Penalties for low social credit scores
Businesses will receive low corporate social credit scores if they have unsatisfactory corporate compliance to Chinese rules. As a consequence, China could declare offending companies to have “bad behaviour”.
This could result in sanctions, which depending on the rating, could include:
- penalty fees
- higher inspection rates
- targeted audits
- restricted issuance of government approvals
- exclusion from preferential policies
- restrictions from public procurement
- public blaming and shaming
- being blacklisted in extreme cases
Rewards for compliance
Companies will receive a high corporate social credit score if they are assessed to be adequately complying with Chinese rules.
Compliance, or “Good behaviour” could result in:
- lower tax rates
- good credit conditions
- facilitated market access and more public procurement opportunities
- simpler passage through Chinese customs
Challenges of compliance
Complying with the system’s regulatory requirements will be challenging for companies. This is mainly due to the strictness, comprehensiveness, intricacy and crosscutting interdependence of the ratings. The self-enforcing nature of the CSCS will also create strategic challenges. For example, the system makes firms accountable to the behaviour of business partners along the supply chain. This will expose them to risk of non-compliance due to actions of third parties. This might be challenging for SMEs that lack a robust corporate compliance infrastructure.

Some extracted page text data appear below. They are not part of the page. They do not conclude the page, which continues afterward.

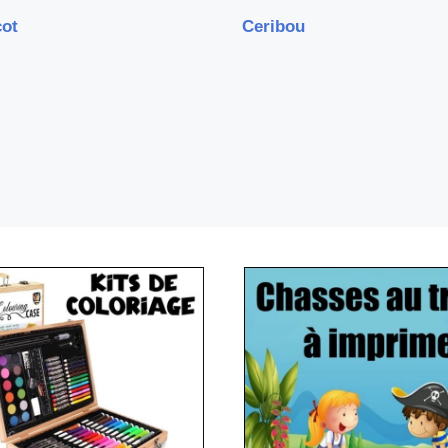
cot
Ceribou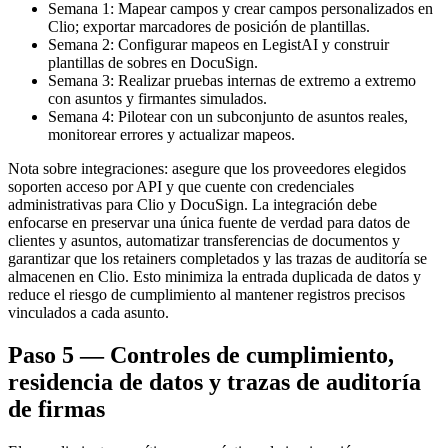
Semana 1: Mapear campos y crear campos personalizados en
Clio; exportar marcadores de posición de plantillas.
Semana 2: Configurar mapeos en LegistAI y construir
plantillas de sobres en DocuSign.
Semana 3: Realizar pruebas internas de extremo a extremo
con asuntos y firmantes simulados.
Semana 4: Pilotear con un subconjunto de asuntos reales,
monitorear errores y actualizar mapeos.
Nota sobre integraciones: asegure que los proveedores elegidos
soporten acceso por API y que cuente con credenciales
administrativas para Clio y DocuSign. La integración debe
enfocarse en preservar una única fuente de verdad para datos de
clientes y asuntos, automatizar transferencias de documentos y
garantizar que los retainers completados y las trazas de auditoría se
almacenen en Clio. Esto minimiza la entrada duplicada de datos y
reduce el riesgo de cumplimiento al mantener registros precisos
vinculados a cada asunto.
Paso 5 — Controles de cumplimiento,
residencia de datos y trazas de auditoría
de firmas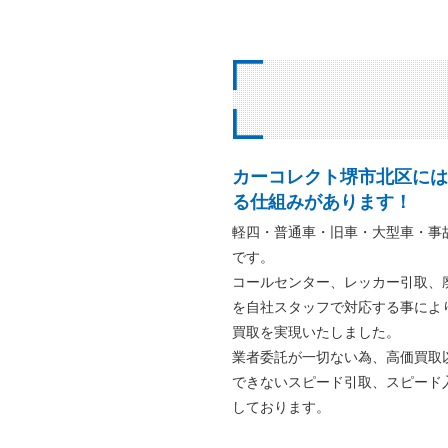
カーコレクト堺市北区には
る仕組みがあります！
軽四・普通車・旧車・大型車・事
です。
コールセンター、レッカー引取、
を自社スタッフで対応する事によ
買取を実現いたしました。
業者委託が一切ない為、高価買取
できないスピード引取、スピード
しております。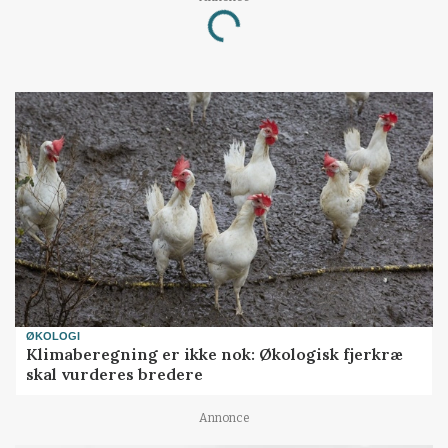
Loading...
ØKOLOGI
Klimaberegning er ikke nok: Økologisk fjerkræ
skal vurderes bredere
Annonce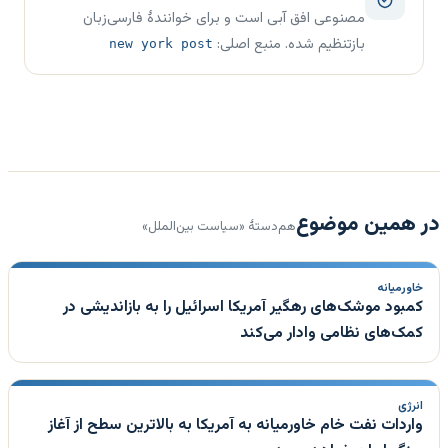
مصنوعی افق آبی است و برای خوانندهٔ فارسی‌زبان
بازتنظیم شده. منبع اصلی:
new york post
در همین موضوع
هم‌دستهٔ «سیاست بین‌الملل»
خاورمیانه
کمبود موشک‌های رهگیر آمریکا اسرائیل را به بازاندیشی در
کمک‌های نظامی وادار می‌کند
انرژی
واردات نفت خام خاورمیانه به آمریکا به بالاترین سطح از آغاز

In theory, the CSCS treats every legal entity in China the same. While the absence of human involvement reduces leeway for subjectivity, it could still be used in a discriminatory fashion. On the one hand, the same rating system applies to all companies. However, the divergences between local and global standards may make it harder for foreign firms to meet Chinese standards. This could prove to be especially true for firms that are new to the Chinese market.
How to prepare
While the system is already largely operational, it is not too late for companies to prepare. To be ready for the full implementation of the CSCS, businesses operating or wanting to operate in China should prepare thoroughly to manage related risks.
- understand what the system requires from them
- assess where they stand with respect to requirements
- identify gaps
- implement internal adjustments
Businesses should also communicate openly with both central and local authorities. Raise questions and problems on the overall system with Chinese government authorities. Discuss compliance requirements specific to Chinese regions with relevant local authorities.
Businesses should have on-the-ground compliance experts in the regions of China in which they are operating. This allows the company to remain informed of and abide by the local compliance requirements in real time. Compliance experts could also leverage their pre-existing relationships to assist companies to develop a two-way information flow with the central government and local authorities.